1974 ottobre 18 Perchè i nostri non vengono acquistati dalle squadre straniere?

1974 ottobre 18 – Perché i nostri non vengono acquistati delle squadre straniere?

Da lunedì, per una settimana buona, il calcio nostrano ritorna al mercato, che è un po’ il confessionale
dei dirigenti, al quale si arriva senza ossequio e senza arroganza, colmi soltanto di rimpianti o di
dubbi.
Anche questo mercato nano, di fine ottobre, è un mercato autarchico dove l’unica moneta in
circolazione si chiama lira e dove valori sono saldamente legati al metro interno. Mentre per il
parigino “L’Equipe” può titolare la prima pagina, come ha fatto ieri, con: “Jairzinho marsigliese
debutta contro il Monaco”, noi possiamo al massimo fingere, come accade danni, che Gigi Riva sia
in vendita.
Il nostro sa essere a volte il più ridicolo Paese del mondo. Anche il problema degli stranieri lo
dimostra. Le federazioni fanno tutte capo al Coni ma ognuno sceglie la propria morale sportiva: così,
mentre basket e rugby incettano stranieri a decine, per il calcio l’importazione rimane ancora
immorale. Non solo: mentre per un basket da miliardari le difficoltà valutarie non esistono, pare che
la bilancia commerciale dell’Italia debba dipendere esclusivamente da una decina di vedettes
calcistiche che potrebbero trasformare il nostro da campionato sottosviluppato a campionato di classe.
Chi ha perso poi anche l’ultimo velo del pudore ha sempre contrabbandato il no agli stranieri con le
fortune della Nazionale. Viva l’autarchia, urlavano i demagoghi dopo il secondo posto di Città del
Messico: ma non hanno più avuto il fiato d’insistere dopo l’eliminazione di Monaco.
I luoghi comuni annaffiano i cervelli come gramigna. Andiamo di tabù in tabù, senza adeguare le
scelte ai tempi. E i tempi sono invece inflessibili nel ridere di noi. Sul tema degli stranieri, una volta
si diceva per esempio che noi potevamo importare assi ma non importare soltanto perché il nostro era
il Paese di Bengodi, pronto a pagare meglio che in qualsiasi altra parte del mondo: a venire in Italia,
gli stranieri facevano cioè un affare; ad andare all’estero, i nostri giocatori ci avrebbero rimesso e
basta.
Tutto ciò era sacrosantamente vero ma non lo è più. Tra acquisto e ingaggio, Cruyff è stato pagato un
miliardo dal Barcellona; Neeskens mezzo; Netzer 700 milioni dal Real; il trentenne Jairzinho 250 dal
Marsiglia. Per i campioni con il marchio di garanzia, all’estero di paga molto, si paga moltissimo,
come e forse più che in Italia visto che nemmeno il goleador numero uno degli anni ’70 Riva, è mai
riuscito a valere sul serio un miliardo in contanti, come quelli pagati a giro-assegno, non come
scambio-giocatori, dal Barcellona all’Ajax e a Cruyff.

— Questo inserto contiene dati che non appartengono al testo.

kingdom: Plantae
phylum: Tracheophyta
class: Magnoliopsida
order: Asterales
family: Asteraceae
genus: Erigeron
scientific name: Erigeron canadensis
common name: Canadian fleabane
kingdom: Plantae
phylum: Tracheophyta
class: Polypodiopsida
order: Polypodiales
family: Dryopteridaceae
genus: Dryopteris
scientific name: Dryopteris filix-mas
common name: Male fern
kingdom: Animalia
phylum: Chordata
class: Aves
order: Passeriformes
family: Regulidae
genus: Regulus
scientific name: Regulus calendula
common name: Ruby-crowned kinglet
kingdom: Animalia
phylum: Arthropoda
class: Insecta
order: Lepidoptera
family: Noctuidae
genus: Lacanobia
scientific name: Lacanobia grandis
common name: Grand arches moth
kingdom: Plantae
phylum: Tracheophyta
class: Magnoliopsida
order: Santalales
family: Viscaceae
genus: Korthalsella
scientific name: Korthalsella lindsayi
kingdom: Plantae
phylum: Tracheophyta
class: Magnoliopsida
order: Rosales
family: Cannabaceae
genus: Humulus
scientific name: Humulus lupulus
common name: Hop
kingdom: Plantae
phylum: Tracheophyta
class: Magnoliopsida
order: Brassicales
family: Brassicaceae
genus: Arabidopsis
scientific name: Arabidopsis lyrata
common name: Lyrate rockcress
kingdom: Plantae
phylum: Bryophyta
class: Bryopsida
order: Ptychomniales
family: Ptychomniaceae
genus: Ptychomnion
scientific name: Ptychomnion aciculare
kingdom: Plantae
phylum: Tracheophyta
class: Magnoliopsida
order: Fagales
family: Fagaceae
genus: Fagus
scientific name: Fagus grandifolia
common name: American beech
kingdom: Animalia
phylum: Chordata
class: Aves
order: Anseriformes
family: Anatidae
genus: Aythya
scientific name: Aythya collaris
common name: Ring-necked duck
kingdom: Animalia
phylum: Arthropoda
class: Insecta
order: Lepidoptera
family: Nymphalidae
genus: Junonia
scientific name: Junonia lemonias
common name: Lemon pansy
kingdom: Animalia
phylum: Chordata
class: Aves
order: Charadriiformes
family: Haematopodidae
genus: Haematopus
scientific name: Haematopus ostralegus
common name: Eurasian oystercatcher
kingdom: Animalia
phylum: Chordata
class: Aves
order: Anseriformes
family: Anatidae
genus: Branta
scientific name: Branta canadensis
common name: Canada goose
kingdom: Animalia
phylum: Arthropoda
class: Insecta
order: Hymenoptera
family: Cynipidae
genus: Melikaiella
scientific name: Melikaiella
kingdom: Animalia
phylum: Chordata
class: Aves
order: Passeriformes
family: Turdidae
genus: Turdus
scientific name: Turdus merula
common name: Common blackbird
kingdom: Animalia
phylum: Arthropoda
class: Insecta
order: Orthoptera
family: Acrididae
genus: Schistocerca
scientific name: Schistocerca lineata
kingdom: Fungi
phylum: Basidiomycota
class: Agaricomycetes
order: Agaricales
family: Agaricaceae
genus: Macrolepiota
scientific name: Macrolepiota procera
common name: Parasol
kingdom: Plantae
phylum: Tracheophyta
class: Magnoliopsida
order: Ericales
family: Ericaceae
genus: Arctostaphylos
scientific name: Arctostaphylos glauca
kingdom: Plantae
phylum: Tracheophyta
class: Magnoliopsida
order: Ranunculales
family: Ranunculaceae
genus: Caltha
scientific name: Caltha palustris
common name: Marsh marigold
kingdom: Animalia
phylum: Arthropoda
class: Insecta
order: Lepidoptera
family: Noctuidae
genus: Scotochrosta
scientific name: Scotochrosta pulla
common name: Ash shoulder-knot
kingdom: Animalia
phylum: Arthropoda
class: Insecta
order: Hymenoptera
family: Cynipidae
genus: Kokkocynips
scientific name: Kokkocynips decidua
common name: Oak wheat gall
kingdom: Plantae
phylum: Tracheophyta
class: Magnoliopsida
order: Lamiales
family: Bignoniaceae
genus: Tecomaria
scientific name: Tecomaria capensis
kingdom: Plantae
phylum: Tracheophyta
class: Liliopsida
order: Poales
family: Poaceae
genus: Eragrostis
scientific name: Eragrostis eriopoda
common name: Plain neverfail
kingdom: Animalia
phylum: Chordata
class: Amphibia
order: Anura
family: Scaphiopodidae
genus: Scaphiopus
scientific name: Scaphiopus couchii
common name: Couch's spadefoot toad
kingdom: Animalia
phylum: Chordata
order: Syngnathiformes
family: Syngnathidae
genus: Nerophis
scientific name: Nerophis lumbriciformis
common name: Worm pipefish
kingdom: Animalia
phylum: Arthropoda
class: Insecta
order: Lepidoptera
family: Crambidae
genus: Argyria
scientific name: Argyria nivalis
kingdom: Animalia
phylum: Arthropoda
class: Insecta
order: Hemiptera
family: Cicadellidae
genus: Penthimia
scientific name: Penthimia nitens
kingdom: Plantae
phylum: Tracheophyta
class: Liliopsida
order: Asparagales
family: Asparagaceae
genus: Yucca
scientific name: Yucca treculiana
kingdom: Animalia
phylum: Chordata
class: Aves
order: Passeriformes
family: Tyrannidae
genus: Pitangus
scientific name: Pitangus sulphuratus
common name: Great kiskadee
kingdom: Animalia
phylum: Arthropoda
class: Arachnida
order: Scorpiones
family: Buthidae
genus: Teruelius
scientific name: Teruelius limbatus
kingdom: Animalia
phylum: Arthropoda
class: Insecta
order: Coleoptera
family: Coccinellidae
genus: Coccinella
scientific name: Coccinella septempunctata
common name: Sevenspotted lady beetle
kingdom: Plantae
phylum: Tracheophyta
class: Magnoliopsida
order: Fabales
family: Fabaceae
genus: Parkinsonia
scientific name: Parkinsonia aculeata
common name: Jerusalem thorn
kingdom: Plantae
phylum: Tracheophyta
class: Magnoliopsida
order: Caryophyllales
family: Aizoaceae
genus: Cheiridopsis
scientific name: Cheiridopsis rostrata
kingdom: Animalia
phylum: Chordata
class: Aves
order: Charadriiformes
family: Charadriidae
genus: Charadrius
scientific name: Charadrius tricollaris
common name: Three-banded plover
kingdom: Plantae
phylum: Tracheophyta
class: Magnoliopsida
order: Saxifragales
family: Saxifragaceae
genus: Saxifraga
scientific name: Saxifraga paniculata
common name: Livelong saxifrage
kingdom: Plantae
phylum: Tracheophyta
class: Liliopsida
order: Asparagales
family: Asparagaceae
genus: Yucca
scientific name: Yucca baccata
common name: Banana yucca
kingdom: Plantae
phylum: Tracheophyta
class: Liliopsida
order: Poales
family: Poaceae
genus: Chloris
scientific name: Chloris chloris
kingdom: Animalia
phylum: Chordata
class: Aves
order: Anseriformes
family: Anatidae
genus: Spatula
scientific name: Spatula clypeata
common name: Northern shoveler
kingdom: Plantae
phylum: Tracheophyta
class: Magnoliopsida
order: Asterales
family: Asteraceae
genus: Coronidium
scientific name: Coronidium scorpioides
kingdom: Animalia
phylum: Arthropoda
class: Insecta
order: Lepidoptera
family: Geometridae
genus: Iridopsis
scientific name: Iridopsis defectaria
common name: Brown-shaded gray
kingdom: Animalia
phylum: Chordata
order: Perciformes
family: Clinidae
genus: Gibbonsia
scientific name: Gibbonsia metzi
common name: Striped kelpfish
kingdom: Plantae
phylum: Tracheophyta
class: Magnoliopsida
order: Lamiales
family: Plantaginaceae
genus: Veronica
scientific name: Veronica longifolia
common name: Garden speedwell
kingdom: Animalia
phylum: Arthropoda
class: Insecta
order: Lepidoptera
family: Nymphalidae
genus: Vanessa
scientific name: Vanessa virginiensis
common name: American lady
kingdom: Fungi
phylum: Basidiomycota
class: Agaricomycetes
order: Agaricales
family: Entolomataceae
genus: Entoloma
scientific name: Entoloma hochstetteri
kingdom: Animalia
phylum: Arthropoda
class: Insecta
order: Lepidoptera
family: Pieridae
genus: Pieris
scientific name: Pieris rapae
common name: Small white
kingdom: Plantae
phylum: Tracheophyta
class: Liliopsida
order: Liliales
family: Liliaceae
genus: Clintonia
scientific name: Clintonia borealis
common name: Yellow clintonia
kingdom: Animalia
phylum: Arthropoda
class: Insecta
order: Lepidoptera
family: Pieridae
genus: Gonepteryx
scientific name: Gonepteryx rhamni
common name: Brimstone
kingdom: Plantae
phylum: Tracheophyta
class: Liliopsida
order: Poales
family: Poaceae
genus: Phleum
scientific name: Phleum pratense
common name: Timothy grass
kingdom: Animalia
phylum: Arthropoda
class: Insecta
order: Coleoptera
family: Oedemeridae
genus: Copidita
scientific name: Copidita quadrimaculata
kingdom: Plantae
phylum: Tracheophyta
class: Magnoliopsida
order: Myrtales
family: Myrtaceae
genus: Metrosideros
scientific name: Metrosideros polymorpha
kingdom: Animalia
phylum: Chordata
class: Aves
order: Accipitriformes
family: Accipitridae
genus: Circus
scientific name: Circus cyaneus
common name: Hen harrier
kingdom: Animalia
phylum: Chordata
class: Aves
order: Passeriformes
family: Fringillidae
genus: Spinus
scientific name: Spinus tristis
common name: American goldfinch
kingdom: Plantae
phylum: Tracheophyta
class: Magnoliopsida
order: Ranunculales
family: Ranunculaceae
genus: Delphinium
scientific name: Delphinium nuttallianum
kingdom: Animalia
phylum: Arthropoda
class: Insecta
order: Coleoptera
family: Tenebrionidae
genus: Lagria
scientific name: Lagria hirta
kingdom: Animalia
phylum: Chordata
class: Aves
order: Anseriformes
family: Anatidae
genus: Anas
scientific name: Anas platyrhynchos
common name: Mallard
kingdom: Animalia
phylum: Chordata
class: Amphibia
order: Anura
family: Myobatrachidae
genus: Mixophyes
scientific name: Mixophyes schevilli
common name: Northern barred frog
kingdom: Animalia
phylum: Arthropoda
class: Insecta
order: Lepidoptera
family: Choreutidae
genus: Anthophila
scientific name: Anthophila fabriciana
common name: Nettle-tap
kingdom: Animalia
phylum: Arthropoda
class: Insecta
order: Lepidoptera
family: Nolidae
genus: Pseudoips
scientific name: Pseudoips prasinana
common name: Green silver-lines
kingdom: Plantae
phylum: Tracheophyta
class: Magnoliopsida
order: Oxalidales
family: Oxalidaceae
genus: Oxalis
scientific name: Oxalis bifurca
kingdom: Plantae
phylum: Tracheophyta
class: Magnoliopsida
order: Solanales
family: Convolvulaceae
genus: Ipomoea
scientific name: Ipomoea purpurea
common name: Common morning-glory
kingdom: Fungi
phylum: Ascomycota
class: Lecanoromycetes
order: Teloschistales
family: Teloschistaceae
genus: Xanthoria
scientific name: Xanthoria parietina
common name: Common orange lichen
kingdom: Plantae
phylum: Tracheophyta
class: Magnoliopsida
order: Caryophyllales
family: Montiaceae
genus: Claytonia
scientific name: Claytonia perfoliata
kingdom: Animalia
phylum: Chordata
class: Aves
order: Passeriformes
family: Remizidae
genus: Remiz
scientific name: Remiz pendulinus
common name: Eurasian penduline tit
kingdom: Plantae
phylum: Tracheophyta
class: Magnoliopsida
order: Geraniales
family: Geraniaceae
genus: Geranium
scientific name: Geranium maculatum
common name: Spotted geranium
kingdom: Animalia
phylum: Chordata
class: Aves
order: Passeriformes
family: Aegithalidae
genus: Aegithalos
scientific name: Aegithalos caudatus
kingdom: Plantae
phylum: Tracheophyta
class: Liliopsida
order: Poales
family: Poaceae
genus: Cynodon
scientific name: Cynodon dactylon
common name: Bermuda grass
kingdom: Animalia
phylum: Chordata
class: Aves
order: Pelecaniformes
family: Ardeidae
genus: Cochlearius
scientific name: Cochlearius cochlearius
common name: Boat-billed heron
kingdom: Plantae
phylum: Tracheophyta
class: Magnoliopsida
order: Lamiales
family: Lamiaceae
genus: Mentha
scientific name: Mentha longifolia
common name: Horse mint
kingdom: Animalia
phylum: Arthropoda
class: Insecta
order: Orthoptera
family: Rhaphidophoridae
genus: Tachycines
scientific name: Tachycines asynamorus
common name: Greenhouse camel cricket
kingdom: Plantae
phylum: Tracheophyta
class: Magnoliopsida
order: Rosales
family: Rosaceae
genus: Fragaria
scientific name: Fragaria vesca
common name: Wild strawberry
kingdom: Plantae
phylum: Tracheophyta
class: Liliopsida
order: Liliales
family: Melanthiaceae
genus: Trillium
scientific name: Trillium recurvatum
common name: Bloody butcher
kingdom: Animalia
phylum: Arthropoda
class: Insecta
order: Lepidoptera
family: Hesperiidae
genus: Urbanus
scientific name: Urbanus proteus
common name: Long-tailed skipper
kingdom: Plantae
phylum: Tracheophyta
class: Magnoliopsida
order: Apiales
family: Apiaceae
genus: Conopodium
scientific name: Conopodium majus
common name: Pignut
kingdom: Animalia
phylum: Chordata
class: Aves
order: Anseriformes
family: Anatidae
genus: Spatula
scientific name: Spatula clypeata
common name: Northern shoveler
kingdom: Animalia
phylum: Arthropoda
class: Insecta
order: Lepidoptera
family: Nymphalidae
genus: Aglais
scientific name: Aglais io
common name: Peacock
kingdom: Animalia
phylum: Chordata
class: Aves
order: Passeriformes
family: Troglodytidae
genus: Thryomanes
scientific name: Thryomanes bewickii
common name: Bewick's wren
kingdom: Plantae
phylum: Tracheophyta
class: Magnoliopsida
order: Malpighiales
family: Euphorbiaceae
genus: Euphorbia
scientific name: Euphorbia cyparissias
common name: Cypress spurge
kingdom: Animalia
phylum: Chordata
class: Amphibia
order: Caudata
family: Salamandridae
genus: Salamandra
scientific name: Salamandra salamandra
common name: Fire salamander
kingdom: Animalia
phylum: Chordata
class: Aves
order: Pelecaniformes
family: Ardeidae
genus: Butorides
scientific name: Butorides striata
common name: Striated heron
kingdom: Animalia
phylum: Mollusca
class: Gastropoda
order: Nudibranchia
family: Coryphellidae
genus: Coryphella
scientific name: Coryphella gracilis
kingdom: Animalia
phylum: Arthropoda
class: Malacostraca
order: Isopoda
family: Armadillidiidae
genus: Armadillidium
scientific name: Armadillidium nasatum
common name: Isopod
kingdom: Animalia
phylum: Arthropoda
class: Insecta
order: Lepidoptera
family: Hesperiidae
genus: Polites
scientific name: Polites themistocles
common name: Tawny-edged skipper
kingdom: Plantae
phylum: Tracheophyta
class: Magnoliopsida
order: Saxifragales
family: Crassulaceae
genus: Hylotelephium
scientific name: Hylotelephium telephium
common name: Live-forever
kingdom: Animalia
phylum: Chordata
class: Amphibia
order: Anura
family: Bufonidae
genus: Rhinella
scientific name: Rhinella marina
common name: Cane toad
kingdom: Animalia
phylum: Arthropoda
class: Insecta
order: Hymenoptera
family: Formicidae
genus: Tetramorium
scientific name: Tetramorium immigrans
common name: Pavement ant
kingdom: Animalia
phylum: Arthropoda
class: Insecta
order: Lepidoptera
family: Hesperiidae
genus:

Se i prezzi all’estero e gli ingaggi sono dunque saliti vertiginosamente, perché i nostri “assi” non
vengono richiesti all’estero, nessuno? Forse perché, come sostiene un amico, in Italia “ci sono pochi
campioni e moltissimi divi”. Fra l’altro, aggiungo, divi che non hanno dimensione europea. Sul piano
propagandistico, mentre un Cruyff potrebbe infatti fare tranquillamente i “Carosello” alla Tv italiana
ed essere per l’industria un veicolo utile, quanti dei giocatori italiano potrebbero presentarsi sui
teleschermi o sui giornali di Francia, Spagna eccetera e valere come strumento di vendita? Nemmeno
Sandro Mazzola, nonostante la Grande Inter degli anni ’60, riuscirebbe forse a vendere il “suo”
cioccolato lontano dal tifo di casa nostra.
Non c’è nessuna norma federale che impedisca il trasferimento dei giocatori italiani all’estero. Basta
che qualcuno si presenti all’Hilton e chieda: poiché avrà monete più in forma della lira, gli daranno
anche il bacio in fronte. Che nessuno si presenti, dovrebbe consigliare modestia a tutti noi e, anche,
la fine di qualche tabù d’altri tempi.